Como sempre, peguei  o primeiro objeto que vi na minha frente — o caderno de rabiscos abandonado em cima da escrivaninha. Tomei a decisão mais racional e lógica de todas e uma que ela entenderia logo de cara, afinal, era quase uma piada interna á essa altura do campeonato.

Arranquei várias folhas e fiz bolinhas de papel. O que poderia dar errado?

Avistei um vulto andando pelo quarto, mas na parte mais distante, onde era difícil de enxergar — ela estava mesmo empenhada em fugir de mim. Infelizmente, Heloísa, depois que você assinou o contrato de amizade com Gabriel, não é tão simples escapar.

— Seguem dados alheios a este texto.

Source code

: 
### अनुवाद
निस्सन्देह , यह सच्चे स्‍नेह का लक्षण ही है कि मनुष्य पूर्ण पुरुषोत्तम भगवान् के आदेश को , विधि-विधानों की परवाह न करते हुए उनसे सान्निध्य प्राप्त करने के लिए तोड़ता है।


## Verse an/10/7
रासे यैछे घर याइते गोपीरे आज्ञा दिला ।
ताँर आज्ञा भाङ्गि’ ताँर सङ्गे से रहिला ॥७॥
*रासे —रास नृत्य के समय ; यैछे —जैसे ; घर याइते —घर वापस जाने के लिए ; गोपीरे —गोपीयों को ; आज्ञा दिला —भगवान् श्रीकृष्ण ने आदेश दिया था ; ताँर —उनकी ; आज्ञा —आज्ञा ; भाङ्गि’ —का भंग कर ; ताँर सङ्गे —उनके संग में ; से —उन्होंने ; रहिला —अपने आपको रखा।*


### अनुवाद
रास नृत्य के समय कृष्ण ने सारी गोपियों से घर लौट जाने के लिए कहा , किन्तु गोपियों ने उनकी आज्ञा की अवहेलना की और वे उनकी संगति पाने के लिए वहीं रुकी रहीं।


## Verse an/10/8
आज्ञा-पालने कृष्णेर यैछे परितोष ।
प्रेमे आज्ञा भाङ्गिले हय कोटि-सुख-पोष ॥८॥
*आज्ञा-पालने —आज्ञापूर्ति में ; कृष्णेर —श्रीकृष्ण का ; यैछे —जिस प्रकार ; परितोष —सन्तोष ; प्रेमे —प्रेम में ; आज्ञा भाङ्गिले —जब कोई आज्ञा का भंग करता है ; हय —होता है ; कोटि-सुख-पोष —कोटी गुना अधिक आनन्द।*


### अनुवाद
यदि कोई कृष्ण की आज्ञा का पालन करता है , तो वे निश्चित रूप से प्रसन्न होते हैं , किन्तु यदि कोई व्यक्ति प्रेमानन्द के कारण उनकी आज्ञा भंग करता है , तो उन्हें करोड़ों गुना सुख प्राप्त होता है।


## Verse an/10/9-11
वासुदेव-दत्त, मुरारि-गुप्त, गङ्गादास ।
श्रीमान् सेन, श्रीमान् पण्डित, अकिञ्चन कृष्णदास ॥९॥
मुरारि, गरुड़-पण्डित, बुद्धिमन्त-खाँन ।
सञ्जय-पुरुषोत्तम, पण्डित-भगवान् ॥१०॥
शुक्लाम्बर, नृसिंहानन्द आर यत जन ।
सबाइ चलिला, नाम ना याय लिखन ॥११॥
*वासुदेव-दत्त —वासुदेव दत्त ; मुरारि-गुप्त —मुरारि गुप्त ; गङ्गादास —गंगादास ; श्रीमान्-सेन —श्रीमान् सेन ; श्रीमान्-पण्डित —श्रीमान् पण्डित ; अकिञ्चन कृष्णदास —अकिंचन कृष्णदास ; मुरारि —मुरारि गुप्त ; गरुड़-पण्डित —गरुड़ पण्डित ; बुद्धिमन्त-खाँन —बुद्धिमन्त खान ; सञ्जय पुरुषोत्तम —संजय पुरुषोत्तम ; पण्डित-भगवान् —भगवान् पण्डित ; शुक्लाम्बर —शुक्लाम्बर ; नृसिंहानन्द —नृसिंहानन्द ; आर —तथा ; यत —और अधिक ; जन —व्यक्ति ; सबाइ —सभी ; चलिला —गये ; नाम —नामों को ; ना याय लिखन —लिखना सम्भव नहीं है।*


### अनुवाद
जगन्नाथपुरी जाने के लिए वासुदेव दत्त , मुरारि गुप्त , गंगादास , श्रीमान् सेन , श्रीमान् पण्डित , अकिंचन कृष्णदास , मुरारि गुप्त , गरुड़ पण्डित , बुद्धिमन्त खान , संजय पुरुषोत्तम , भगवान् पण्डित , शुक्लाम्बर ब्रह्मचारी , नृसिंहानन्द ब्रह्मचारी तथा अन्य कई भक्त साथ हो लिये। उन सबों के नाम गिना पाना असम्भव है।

Sem pensar muito sobre isso, arremessei algumas bolinhas. Não conseguia ver onde estavam caindo e nem se a vizinha tinha sido acertada. Esperava que ela entendesse dessa vez. Me debrucei no parapeito, mordendo o lábio antes de arremessar a última — seja o que Deus quiser.

Nada é capaz de descrever o tamanho do susto que levei quando a pessoa se aproximou da janela.

— O que você pensa que está fazendo?

Um homem, com a pele negra retinta e músculos assustadores, me encarou, os braços cruzados e os olhos castanhos brilhando em chamas. Quase podia ver a fumaça saindo por suas orelhas, igual nos desenhos animados. E eu, com certeza, sou o magricelo fraco que é esmagado por ele de trezentas formas diferentes.